American businessmen, including fishermen, meat producers and inventors, will be paying new or increased user fees for government services.
But the effect will be felt inside the Beltway as well, even though departments and agencies, under a continuing resolution, will be operating with the same old budgets they saw in fiscal 1981 and 1982. Fiscal 1983 brings tighter federal procurement regulations and a new U.S. Court of Appeals for the federal circuit.
It also marks the passing of a few government entities. The U.S. Metric Board, set up in 1975 to usher the nation into the metric age, disappeared with barely a millitrace into the bowels of the Commerce Department. The Water Resources Council dried up and blew away at the stroke of midnight.
In a significant symbolic passing, CETA, the Comprehensive Employment and Training Act of 1973, which provided millions of federally subsidized jobs, officially expired at midnight, although funds in the pipeline will continue to be spent. The Labor Department expects some of that money to be used to plan for a new $3.8 billion jobs training program being drawn up by Congress.
For the millions of Americans affected, the fiscal 1983 headache won't be as bad as last year's, when the government embarked on program changes designed to cut federal spending by $35 billion.
Congress has ordered $6.6 billion in savings in entitlement programs for fiscal 1983, and much of that will come from nickel and dime accounting changes.
For people on the Aid to Families with Dependent Children rolls, for example, the fiscal year will eliminate spare change in benefit checks. AFDC checks will be rounded to the nearest dollar. Similarly, the Agriculture Department will round down the family income figure in determining food stamp allotments. The changes are expected to save AFDC $10 million and the food-stamp program $180 million.
Taken together, the changes are a strong indicator that the Reagan administration is on track in its crusade to curb federal spending, particularly in the increasingly expensive entitlement programs.
The most critical of the changes that take effect today are in AFDC, the nation's largest welfare program, which provides aid to 10.4 million people in families with dependent children, at an annual cost of $7.6 billion.
The government expects to save $14 million by asking applicants, as well as those already receiving AFDC, to search for jobs. Those who refuse will be eliminated from the rolls.
Under other AFDC changes, states will be able to tighten eligibility for benefits by limiting a family's deductions for shelter and utilities if that family lives with others who are not on the welfare rolls. That will save $43 million.
The estimated 10,000 families with one parent in the military will not be able to get welfare benefits, saving $16 million, and payments to new recipients will be retroactive to the date of application, not to the beginning of the month, saving $14 million.

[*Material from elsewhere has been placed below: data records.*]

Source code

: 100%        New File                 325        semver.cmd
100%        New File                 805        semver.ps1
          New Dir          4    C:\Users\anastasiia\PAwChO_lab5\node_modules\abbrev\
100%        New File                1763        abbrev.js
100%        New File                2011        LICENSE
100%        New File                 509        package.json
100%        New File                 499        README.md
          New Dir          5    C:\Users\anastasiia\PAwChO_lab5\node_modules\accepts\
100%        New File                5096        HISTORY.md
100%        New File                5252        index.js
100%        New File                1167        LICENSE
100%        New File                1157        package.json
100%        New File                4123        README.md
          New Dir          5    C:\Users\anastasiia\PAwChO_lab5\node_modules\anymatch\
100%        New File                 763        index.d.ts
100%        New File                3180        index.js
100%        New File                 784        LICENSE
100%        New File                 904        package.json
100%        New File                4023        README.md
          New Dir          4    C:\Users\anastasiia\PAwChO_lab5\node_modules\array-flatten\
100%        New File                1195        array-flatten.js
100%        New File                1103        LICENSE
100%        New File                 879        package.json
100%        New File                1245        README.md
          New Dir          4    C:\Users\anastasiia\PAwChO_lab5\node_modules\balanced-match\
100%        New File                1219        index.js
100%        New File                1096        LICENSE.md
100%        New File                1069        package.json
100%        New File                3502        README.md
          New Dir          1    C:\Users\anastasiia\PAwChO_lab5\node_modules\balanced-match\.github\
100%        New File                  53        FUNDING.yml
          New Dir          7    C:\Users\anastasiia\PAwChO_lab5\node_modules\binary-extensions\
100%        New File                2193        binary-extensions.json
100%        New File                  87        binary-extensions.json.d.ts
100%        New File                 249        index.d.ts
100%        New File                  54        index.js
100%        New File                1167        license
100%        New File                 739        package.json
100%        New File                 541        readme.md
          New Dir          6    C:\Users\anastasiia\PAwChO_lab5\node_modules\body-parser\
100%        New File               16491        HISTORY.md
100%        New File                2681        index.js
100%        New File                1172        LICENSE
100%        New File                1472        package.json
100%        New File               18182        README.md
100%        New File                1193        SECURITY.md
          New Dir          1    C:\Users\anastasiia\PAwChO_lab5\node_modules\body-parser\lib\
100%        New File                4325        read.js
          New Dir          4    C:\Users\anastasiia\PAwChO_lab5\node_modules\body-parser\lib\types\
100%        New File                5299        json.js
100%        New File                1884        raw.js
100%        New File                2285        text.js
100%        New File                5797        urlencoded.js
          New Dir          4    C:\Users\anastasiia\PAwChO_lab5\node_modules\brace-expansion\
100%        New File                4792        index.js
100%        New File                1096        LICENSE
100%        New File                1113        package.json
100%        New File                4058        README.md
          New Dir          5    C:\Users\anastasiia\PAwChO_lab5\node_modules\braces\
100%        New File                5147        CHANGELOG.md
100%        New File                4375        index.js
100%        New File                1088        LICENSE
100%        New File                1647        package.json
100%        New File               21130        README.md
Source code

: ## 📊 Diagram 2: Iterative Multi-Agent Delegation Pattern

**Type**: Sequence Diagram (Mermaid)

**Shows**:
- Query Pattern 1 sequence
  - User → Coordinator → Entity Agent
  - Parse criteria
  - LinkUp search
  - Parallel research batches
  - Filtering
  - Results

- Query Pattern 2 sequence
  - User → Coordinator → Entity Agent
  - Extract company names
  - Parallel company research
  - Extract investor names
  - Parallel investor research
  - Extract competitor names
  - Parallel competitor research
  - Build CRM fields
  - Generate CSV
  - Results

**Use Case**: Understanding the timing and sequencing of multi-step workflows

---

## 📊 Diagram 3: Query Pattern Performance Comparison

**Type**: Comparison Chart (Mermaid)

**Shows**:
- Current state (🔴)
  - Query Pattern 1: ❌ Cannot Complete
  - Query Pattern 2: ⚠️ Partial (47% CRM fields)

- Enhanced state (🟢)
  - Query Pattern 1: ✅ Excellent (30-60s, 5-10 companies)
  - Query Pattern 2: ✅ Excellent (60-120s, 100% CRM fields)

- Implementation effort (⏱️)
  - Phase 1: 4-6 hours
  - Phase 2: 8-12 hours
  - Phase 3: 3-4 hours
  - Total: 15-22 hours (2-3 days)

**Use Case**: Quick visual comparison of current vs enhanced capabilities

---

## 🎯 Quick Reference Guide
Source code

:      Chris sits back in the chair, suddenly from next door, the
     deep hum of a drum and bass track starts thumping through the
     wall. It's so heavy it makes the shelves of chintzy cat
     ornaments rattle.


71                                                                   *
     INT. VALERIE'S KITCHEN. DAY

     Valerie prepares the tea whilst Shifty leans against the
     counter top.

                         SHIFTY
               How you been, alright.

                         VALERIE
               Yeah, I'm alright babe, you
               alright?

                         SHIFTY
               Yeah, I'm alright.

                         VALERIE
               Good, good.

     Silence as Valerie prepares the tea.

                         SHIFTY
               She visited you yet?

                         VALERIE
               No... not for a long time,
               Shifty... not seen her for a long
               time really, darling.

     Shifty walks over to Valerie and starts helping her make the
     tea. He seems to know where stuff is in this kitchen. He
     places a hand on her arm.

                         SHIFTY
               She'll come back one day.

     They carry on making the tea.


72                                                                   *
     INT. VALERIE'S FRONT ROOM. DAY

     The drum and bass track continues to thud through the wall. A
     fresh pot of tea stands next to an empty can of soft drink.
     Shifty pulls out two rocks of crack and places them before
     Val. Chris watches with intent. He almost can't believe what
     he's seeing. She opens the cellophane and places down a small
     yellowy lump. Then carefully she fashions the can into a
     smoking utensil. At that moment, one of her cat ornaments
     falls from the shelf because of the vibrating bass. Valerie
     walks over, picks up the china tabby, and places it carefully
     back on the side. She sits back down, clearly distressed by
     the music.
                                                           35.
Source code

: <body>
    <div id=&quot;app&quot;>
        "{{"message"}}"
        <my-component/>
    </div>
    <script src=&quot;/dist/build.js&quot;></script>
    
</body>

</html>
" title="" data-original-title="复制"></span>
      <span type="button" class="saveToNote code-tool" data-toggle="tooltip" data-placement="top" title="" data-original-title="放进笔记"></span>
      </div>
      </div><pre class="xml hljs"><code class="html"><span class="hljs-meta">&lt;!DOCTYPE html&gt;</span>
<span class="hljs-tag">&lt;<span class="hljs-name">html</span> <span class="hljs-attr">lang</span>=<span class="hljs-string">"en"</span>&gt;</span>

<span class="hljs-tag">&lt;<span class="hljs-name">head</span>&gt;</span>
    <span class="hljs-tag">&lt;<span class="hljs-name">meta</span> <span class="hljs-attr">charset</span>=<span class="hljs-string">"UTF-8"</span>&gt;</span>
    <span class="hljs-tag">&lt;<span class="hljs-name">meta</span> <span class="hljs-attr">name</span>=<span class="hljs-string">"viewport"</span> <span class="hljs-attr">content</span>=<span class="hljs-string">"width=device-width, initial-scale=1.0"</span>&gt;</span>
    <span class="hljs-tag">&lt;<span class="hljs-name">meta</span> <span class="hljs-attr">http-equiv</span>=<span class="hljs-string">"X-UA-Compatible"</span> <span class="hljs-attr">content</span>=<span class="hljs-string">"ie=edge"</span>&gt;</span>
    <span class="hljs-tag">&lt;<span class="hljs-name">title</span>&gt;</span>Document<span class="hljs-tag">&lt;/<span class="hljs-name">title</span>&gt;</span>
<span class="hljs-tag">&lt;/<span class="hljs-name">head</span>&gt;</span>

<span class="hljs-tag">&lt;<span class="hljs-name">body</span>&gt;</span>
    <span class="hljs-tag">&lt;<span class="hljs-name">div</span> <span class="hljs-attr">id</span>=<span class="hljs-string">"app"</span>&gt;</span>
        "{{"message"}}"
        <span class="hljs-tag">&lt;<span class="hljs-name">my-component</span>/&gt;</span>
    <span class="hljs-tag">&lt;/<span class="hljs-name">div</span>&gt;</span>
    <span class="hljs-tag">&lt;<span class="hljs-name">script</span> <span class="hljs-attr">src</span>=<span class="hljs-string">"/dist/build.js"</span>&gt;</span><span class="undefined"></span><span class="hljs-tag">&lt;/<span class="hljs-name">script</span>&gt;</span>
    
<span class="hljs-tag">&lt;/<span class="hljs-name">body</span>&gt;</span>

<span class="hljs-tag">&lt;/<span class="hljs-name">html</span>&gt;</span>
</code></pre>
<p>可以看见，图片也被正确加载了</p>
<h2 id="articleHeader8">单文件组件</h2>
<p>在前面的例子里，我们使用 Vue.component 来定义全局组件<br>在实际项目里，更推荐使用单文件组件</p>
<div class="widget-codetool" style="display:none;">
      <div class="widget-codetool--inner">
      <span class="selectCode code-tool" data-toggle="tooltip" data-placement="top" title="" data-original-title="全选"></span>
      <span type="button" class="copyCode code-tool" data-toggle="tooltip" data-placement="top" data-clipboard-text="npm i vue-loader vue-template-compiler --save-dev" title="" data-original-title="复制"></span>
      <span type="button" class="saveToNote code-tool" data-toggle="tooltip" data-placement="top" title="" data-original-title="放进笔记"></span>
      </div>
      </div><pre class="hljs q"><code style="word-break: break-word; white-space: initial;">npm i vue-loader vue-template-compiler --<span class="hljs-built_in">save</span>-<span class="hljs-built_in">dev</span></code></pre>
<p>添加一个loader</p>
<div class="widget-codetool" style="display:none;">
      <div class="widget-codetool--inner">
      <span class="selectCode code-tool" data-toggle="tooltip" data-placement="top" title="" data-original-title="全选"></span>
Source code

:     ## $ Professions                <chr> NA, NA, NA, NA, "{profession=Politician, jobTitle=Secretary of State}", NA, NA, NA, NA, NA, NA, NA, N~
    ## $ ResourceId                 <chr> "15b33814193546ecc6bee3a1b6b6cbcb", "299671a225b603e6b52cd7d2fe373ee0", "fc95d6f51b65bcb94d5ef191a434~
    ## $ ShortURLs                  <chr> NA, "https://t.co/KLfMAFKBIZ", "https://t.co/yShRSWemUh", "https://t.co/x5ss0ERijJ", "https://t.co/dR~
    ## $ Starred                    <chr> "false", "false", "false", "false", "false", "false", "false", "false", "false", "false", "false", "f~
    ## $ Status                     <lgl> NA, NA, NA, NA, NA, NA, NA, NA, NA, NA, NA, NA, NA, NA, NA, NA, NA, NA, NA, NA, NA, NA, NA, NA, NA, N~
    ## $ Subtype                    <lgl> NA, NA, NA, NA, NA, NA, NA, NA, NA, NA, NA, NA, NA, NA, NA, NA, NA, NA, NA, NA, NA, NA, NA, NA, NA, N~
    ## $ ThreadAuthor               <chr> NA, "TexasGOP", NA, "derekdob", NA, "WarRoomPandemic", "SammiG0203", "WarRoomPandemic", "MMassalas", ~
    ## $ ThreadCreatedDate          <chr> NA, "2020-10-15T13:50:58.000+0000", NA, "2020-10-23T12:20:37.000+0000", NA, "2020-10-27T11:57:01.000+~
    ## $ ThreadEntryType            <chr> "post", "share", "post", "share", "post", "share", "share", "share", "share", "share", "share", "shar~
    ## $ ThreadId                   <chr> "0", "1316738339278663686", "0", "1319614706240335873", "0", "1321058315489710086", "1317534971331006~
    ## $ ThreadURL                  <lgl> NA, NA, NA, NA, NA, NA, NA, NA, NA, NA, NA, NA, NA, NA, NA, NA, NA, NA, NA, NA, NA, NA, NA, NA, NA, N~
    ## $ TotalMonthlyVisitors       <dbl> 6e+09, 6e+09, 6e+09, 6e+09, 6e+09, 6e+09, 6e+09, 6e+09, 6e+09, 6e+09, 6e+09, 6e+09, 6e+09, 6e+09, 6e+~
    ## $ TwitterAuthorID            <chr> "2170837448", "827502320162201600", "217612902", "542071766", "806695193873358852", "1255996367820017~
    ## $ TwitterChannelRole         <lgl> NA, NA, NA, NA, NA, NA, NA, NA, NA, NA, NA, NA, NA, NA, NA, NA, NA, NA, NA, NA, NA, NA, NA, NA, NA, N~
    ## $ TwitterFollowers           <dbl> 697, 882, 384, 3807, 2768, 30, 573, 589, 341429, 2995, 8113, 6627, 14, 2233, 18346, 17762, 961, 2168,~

Another of President Reagan's block grant programs goes into effect today, providing $437.47 million in educational funds for states to divvy up. That will be about $100 million less than was available in fiscal 1982 under 28 separate grant programs ranging from desegregation assistance to library aid.
James G. Horn, director of the Education Department's state and local programs division, said reducing the programs' funding by one-fifth won't harm educational programs because there will be "less paper work and less overhead and less demand on administrative time to comply with federal regulations. States run education programs, the federal government does not, and it is not this administration's philosophy to run local school districts from Washington."
In the food-stamp program, the average allotment will go up more than 8 percent. A benchmark family of four with no income will receive $253 a month, up from $233.
But the stamps will go to fewer people, partly as a result of tightened eligibility standards.
"The primary focus of our restrictions will impact on areas of waste, fraud and abuse," said Robert E. Leard, assistant administrator of the food and nutrition service.
Other changes include penalizing those states that make the most errors in determining eligibility of recipients while rewarding those that have low error rates, saving $90 million, and bumping from the rolls 7,000 families where one spouse is a student and the other is in the work force.
Medicare, the medical insurance program for the elderly, will limit reimbursements to hospitals. While these costs legally cannot be passed on to beneficiaries, they could prompt hospitals to raise rates. Some advocacy groups fear that the elderly will wind up paying a larger share of their medical bills out of their own pockets.
In the Medicaid program for the poor, individuals may be required to make a small payment for almost all kinds of non-emergency medical care, with the states deciding how much recipients should pay.
Medicaid also will begin paying for the home care for disabled children as long as it does not cost more than institutional care, a change that came about because Reagan complained that Katie Beckett, a disabled Des Moines child, was being kept in a hospital under antiquated federal rules.